As of 2021, the department now has more than 500 employees under its Directorate located at Vikas Bhavan at Thiruvananthapuram, 14 District Offices, 21 sub lottery offices and a Regional Deputy Directorate at Ernakulam. There is also an office of Regional Deputy Director for Audit in Kozhikode. The department which was initially under the Department of Finance was later brought under the Taxes Department.

The Kerala State Lotteries include seven weekly lotteries in a week, a monthly draw each month and 6 Bumper Lotteries in a year.

== Types of weekly Kerala Lotteries ==
There are seven weekly lotteries conducted by the Kerala State Lottery Department now. The draw is conducted at 3:00 PM every day at Gorky Bhavan, Near Bakery Junction, Thiruvananthapuram.

Kerala State Weekly Lotteries
| No | Lottery | MRP (INR) | 'MRP Per book' | First Prize (INR) | Day of Draw |
|---|---|---|---|---|---|
| 1 | Bhagyathara | 50/- | 750/- | 1,00,00,000/- | Monday |
| 2 | Sthree Sakthi | 50/- | 750/- | 1,00,00,000/- | Tuesday |
| 3 | Dhanalekshmi | 50/- | 750/- | 1,00,00,000/- | Wednesday |
| 4 | Karunya Plus | 50/- | 750/- | 1,00,00,000/- | Thursday |
| 5 | Suvarna Keralam | 50/- | 750/- | 1,00,00,000/- | Friday |
| 6 | Karunya | 50/- | 1250/- | 1,00,00,000/- | Saturday |
| 7 | Samrudhi | 50/- | 1250/- | 1,00,00,000/- | Sunday |

In addition to the weekly lotteries listed above, Kerala State runs several seasonal 'bumper' lotteries: Christmas, Summer, Vishu, Monsoon, Thiruvonam and Pooja.

Kerala State Bumper Lotteries
| Lottery | Draw Month | First Prize (INR) |
|---|---|---|
| Christmas/New Year Bumper | January | 20 Crore |
| Summer Bumper | March | 10 Crore |
| Vishu Bumper | May | 12 Crore |
| Monsoon Bumper | July | 10 Crore |
| Thiruvonam Bumper | September | 30 Crore |
| Pooja Bumper | November | 12 Crore |

== Publishing of results ==
Kerala lottery draws for each weekly lottery are conducted at 3.00 pm on the draw date. The lottery department publishes the lottery draw result on the official website of Kerala lotteries on the same day. The Kerala lottery results are also published in the Kerala Government Gazette. The prize winners would have to verify the winning numbers with the result published in the Gazette and surrender the lottery ticket within 30 days of the draw date.

== Benefits of the lottery ==
There are several benefits connected to the Kerala State Lottery. The GST received from the sale of lottery tickets has helped support several welfare schemes in Kerala.

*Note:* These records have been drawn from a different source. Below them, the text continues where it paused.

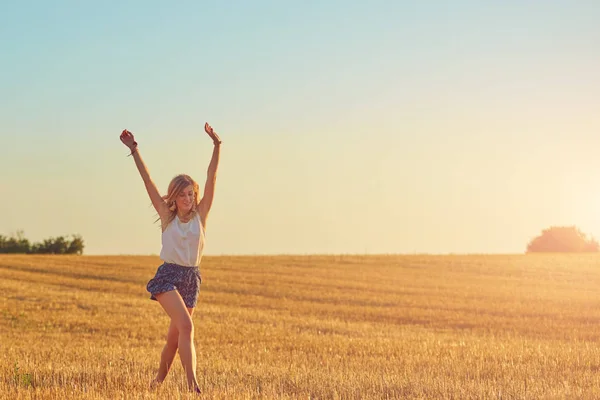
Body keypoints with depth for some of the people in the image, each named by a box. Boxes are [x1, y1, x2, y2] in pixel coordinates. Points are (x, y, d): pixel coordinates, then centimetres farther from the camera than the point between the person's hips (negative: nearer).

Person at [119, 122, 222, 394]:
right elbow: (148, 181, -2)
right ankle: (192, 384, -26)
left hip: (192, 279, 3)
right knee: (186, 326, -22)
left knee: (174, 337, 11)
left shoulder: (200, 215, 2)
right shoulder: (167, 216, 0)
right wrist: (134, 150, -4)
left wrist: (217, 145, -12)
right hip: (168, 276, -3)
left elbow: (211, 178, -5)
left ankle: (158, 380, 32)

One of these is the Karunya scheme that provides financial support to citizens of the state that can not afford their medical bills. Since its inception it has helped more than 27,000 citizens. The scheme focuses primarily on providing financial assistance to the poor people of Kerala suffering from serious ailments like Cancer, Haemophilia, Kidney and Heart diseases and for Palliative Care. Hundreds of families come above the poverty line every year through the Kerala Lottery. Thousands of people wait to see the results every day at 3 pm with the hope that they will win the lottery.